> [Task objective]
Every line of the listing belongs in your answer exactly as written; the images do not.
= = =
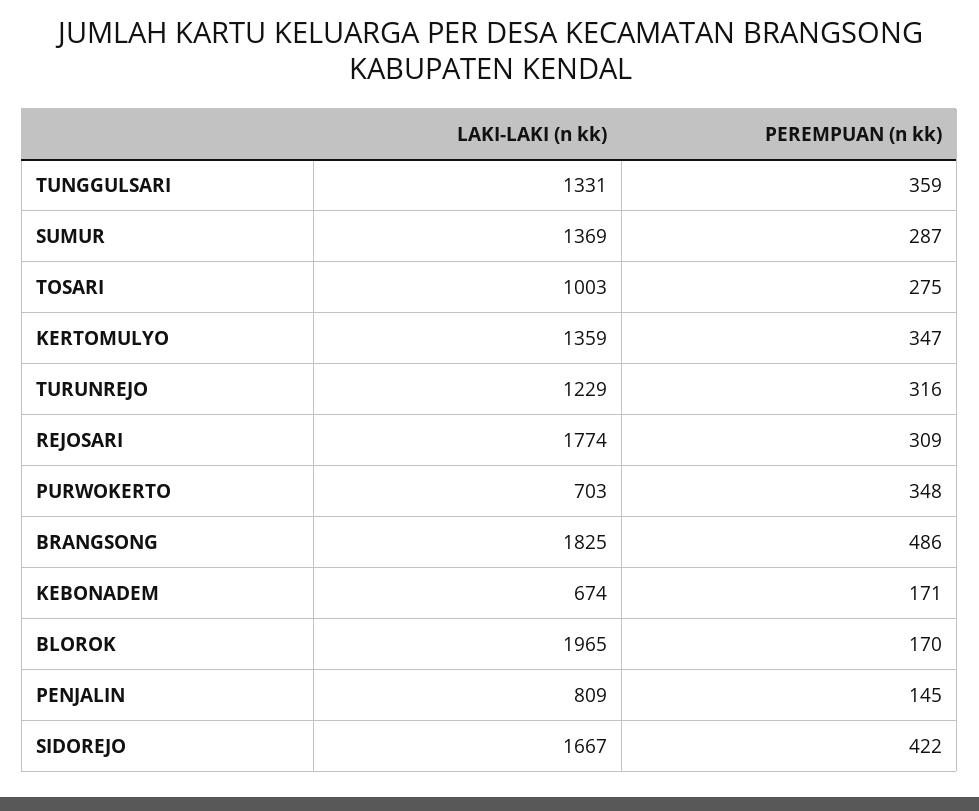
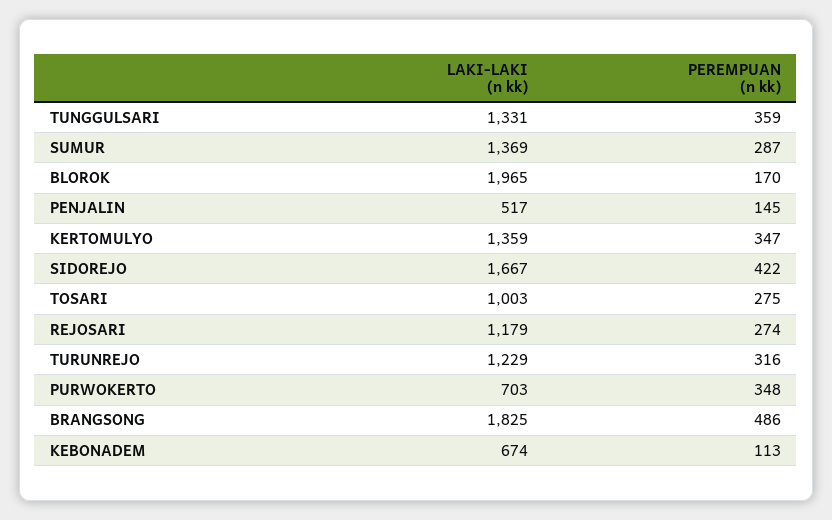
  {
    "LAKI-LAKI (n kk)": {
      "TUNGGULSARI": 1331,
      "SUMUR": 1369,
      "TOSARI": 1003,
      "KERTOMULYO": 1359,
      "TURUNREJO": 1229,
-     "REJOSARI": 1774,
+     "REJOSARI": 1179,
      "PURWOKERTO": 703,
      "BRANGSONG": 1825,
      "KEBONADEM": 674,
      "BLOROK": 1965,
-     "PENJALIN": 809,
+     "PENJALIN": 517,
      "SIDOREJO": 1667
    },
    "PEREMPUAN (n kk)": {
      "TUNGGULSARI": 359,
      "SUMUR": 287,
      "TOSARI": 275,
      "KERTOMULYO": 347,
      "TURUNREJO": 316,
-     "REJOSARI": 309,
+     "REJOSARI": 274,
      "PURWOKERTO": 348,
      "BRANGSONG": 486,
-     "KEBONADEM": 171,
+     "KEBONADEM": 113,
      "BLOROK": 170,
      "PENJALIN": 145,
      "SIDOREJO": 422
    }
  }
= = =
> [Exercise solution]
  {
    "LAKI-LAKI (n kk)": {
      "TUNGGULSARI": 1331,
      "SUMUR": 1369,
      "TOSARI": 1003,
      "KERTOMULYO": 1359,
      "TURUNREJO": 1229,
-     "REJOSARI": 1774,
+     "REJOSARI": 1179,
      "PURWOKERTO": 703,
      "BRANGSONG": 1825,
      "KEBONADEM": 674,
      "BLOROK": 1965,
-     "PENJALIN": 809,
+     "PENJALIN": 517,
      "SIDOREJO": 1667
    },
    "PEREMPUAN (n kk)": {
      "TUNGGULSARI": 359,
      "SUMUR": 287,
      "TOSARI": 275,
      "KERTOMULYO": 347,
      "TURUNREJO": 316,
-     "REJOSARI": 309,
+     "REJOSARI": 274,
      "PURWOKERTO": 348,
      "BRANGSONG": 486,
-     "KEBONADEM": 171,
+     "KEBONADEM": 113,
      "BLOROK": 170,
      "PENJALIN": 145,
      "SIDOREJO": 422
    }
  }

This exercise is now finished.